= USING THE INFORMATION =
1/ In the text on early musical instruments, what were the Jiahu flutes carved from?
2/ From the text on early musical instruments, quote the passage starting at the words "This find represents" and stopping after "flutes manufactured today.".
[STUDY TEXT — start]
Archeologists tell us that the act of making music dates back at least 35,000 to 40,000 years. That’s when most of the available evidence points to the creation of the first musical instruments.
Some scholars point to a period beginning about this time as an explosion of cultural creativity. The early human beings of the Upper Paleolithic period began producing extraordinary examples of cave paintings, jewelry, and sculptural carvings from stone and bone. Their growing sense of spiritual and ethical awareness is evident in their carrying out complex rituals such as burying their dead.
One of the oldest examples we have of an object deliberately fashioned to produce music is a flute discovered in 2004 in Germany. Thought to be about 35,000 years old, the instrument is made from two pieces of hollowed-out mammoth ivory. With these two pieces fastened together, and with three finger-holes carved into the tube, a musician could produce five distinct musical tones. The flute as an instrument evolved into ever more complex and melodious forms, as evidenced by a remarkable example made during the Neolithic period in China.
The Jiahu flutes
Chinese myths dating back thousands of years tell of the mystical connections between flutes and the long-legged birds known as cranes.
In the 1980s, archeologists working at an ancient settlement in the central plains of China discovered objects they called the Jiahu flutes, dating from about 7,000 BCE. Over time, they discovered dozens of these flutes, all carved from the wing bones of the red-crowned crane. Many were made with seven or eight holes, giving them a remarkably sophisticated range of tones similar to the eight-tone scale familiar to us today.
This find represents the oldest musical instruments found in China and one of the oldest still-playable caches of instruments in the world. Careful replicas constructed by musicians in Henan show us that the flutes’ tone sounds remarkably like the flutes manufactured today.
The Lyres of Ur
Humans made and played the lyre and other stringed instruments from the time of the earliest civilizations in the Mideast and the ancient Mediterranean world. The lyre reached its high point in ancient Greece, when it was known as a sacred instrument to Apollo, god of music, poetry, and the arts. For the Greeks, the lyre served as a symbol of wisdom, enlightenment, and moderation.
The classical lyre typically consisted of a yoked body with two upright or curved arms supported by a crossbar and a set of tuning pegs. These pegs might be fashioned of bone, ivory, or bronze. Between the crossbar and the bottom portion of the instrument were seven strings, commonly made from sheep gut, that varied in thickness. The musician would hold the lyre in their hands or lap and pluck or strum it by hand or with a plectrum. Some lyres were played with a bow, much like a violin. Others had bowl-shaped bodies, often made of tortoiseshell.
[STUDY TEXT — finish]
[DATA FOR ANALYSIS — start]
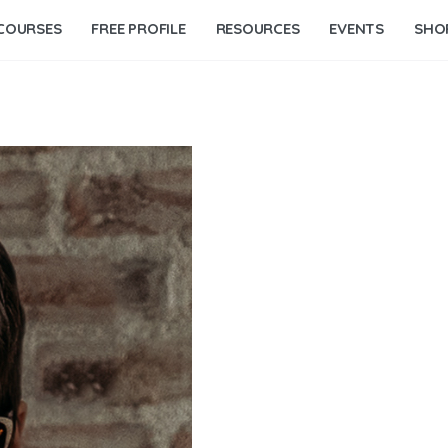
COURSES
FREE PROFILE
RESOURCES
EVENTS
SHO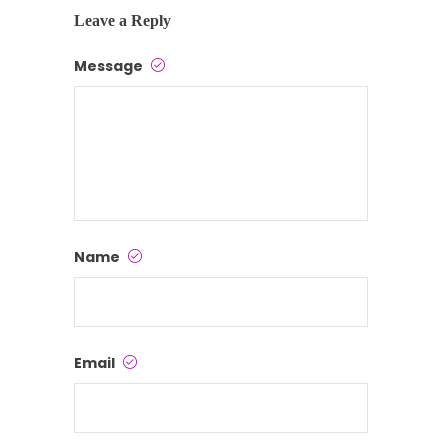
Leave a Reply
Message
Name
Email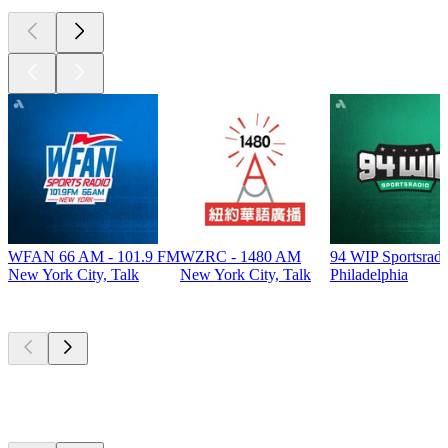
WFAN 66 AM - 101.9 FM
WZRC - 1480 AM
94 WIP Sportsradi
New York City, Talk
New York City, Talk
Philadelphia
Top
podcasts
Top
podcasts
Top
podcasts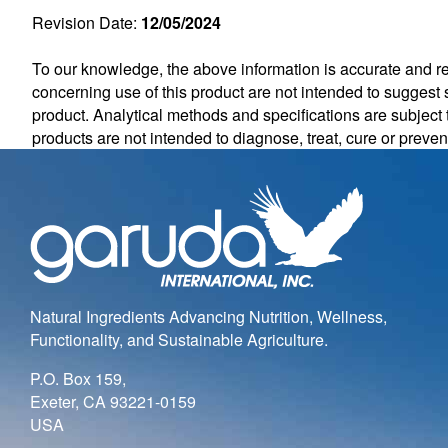
Revision Date:
12/05/2024
To our knowledge, the above information is accurate and rel
concerning use of this product are not intended to suggest s
product. Analytical methods and specifications are subjec
products are not intended to diagnose, treat, cure or preve
Natural Ingredients Advancing Nutrition, Wellness,
Functionality, and Sustainable Agriculture.
P.O. Box 159,
Exeter, CA 93221-0159
USA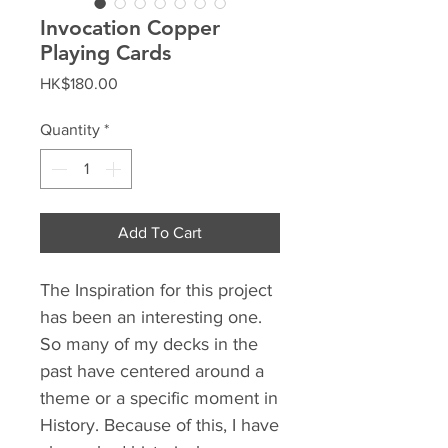
Invocation Copper
Playing Cards
Price
HK$180.00
Quantity
*
Add To Cart
The Inspiration for this project
has been an interesting one.
So many of my decks in the
past have centered around a
theme or a specific moment in
History. Because of this, I have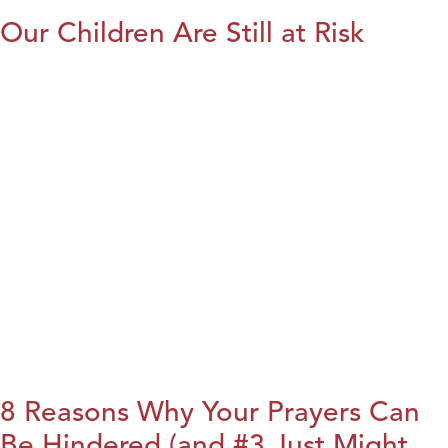
Our Children Are Still at Risk
8 Reasons Why Your Prayers Can
Be Hindered (and #3 Just Might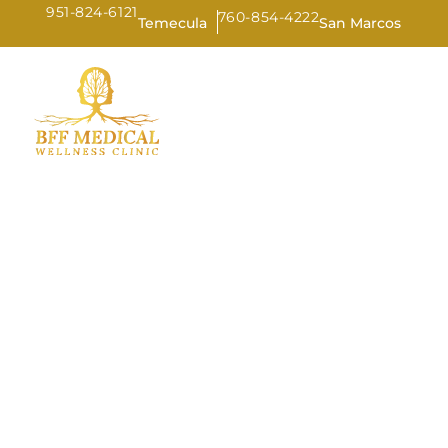
951-824-6121
760-854-4222
Temecula
San Marcos
HOME
AB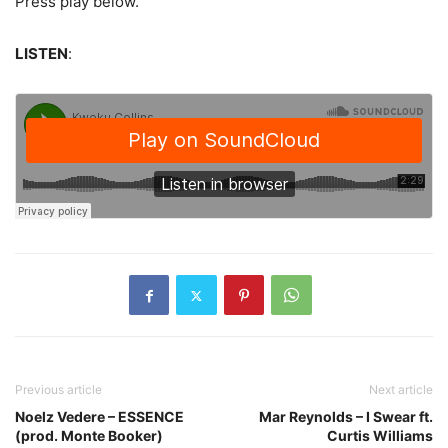
Press play below.
LISTEN
:
Previous article
Next article
Noelz Vedere – ESSENCE
Mar Reynolds – I Swear ft.
(prod. Monte Booker)
Curtis Williams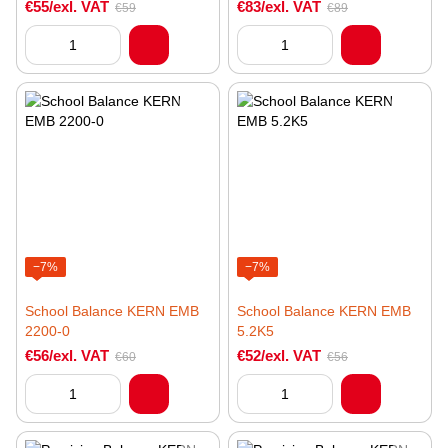
€55/exl. VAT
€83/exl. VAT
€59
€89
−7%
−7%
School Balance KERN EMB
School Balance KERN EMB
2200-0
5.2K5
€56/exl. VAT
€52/exl. VAT
€60
€56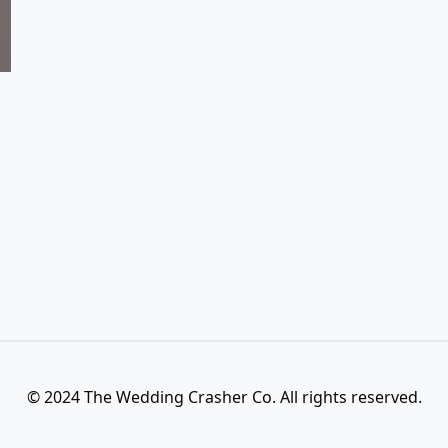
© 2024 The Wedding Crasher Co. All rights reserved.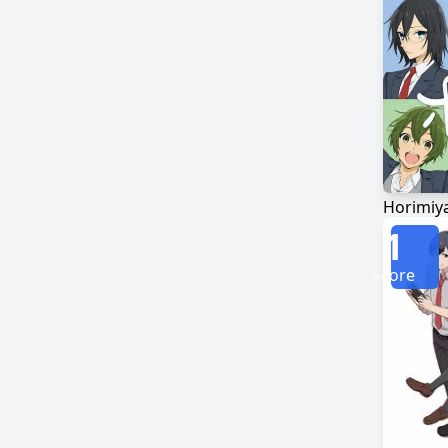
Horimiy
1
Score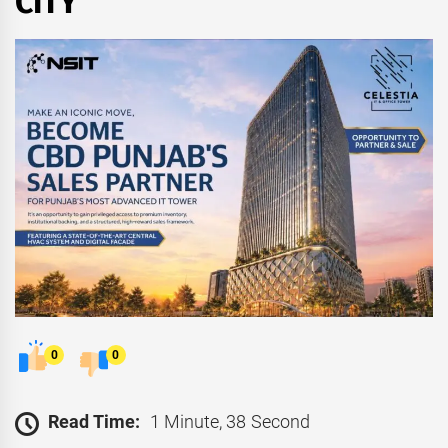
CITY
0
0
Read Time:
1 Minute, 38 Second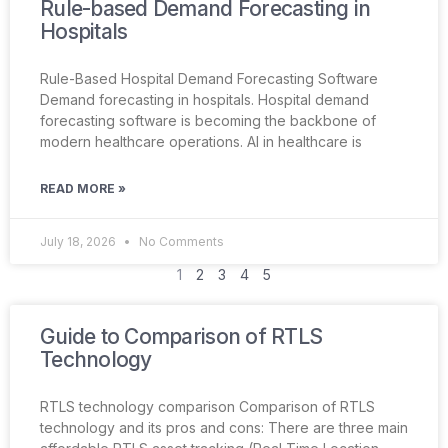
Rule-based Demand Forecasting in
Hospitals
Rule-Based Hospital Demand Forecasting Software
Demand forecasting in hospitals. Hospital demand
forecasting software is becoming the backbone of
modern healthcare operations. AI in healthcare is
READ MORE »
July 18, 2026
No Comments
1
2
3
4
5
Guide to Comparison of RTLS
Technology
RTLS technology comparison Comparison of RTLS
technology and its pros and cons: There are three main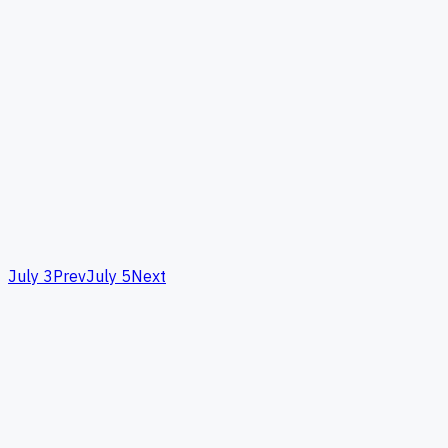
July 3
Prev
July 5
Next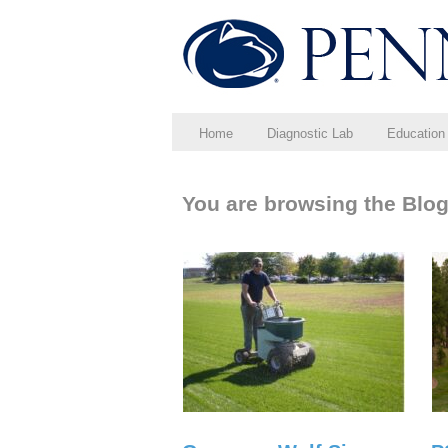
Home
Diagnostic Lab
Education
You are browsing the Blog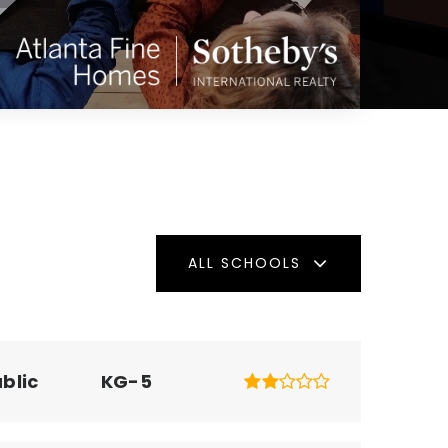
ALL SCHOOLS
blic
KG-5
[DATA FOR ANALYSIS — finish]
= ANSWERS IN ORDER =
1/ They were carved from the wing bones of the red-crowned crane.

2/
This find represents the oldest musical instruments found in China and one of the oldest still-playable caches of instruments in the world. Careful replicas constructed by musicians in Henan show us that the flutes’ tone sounds remarkably like the flutes manufactured today.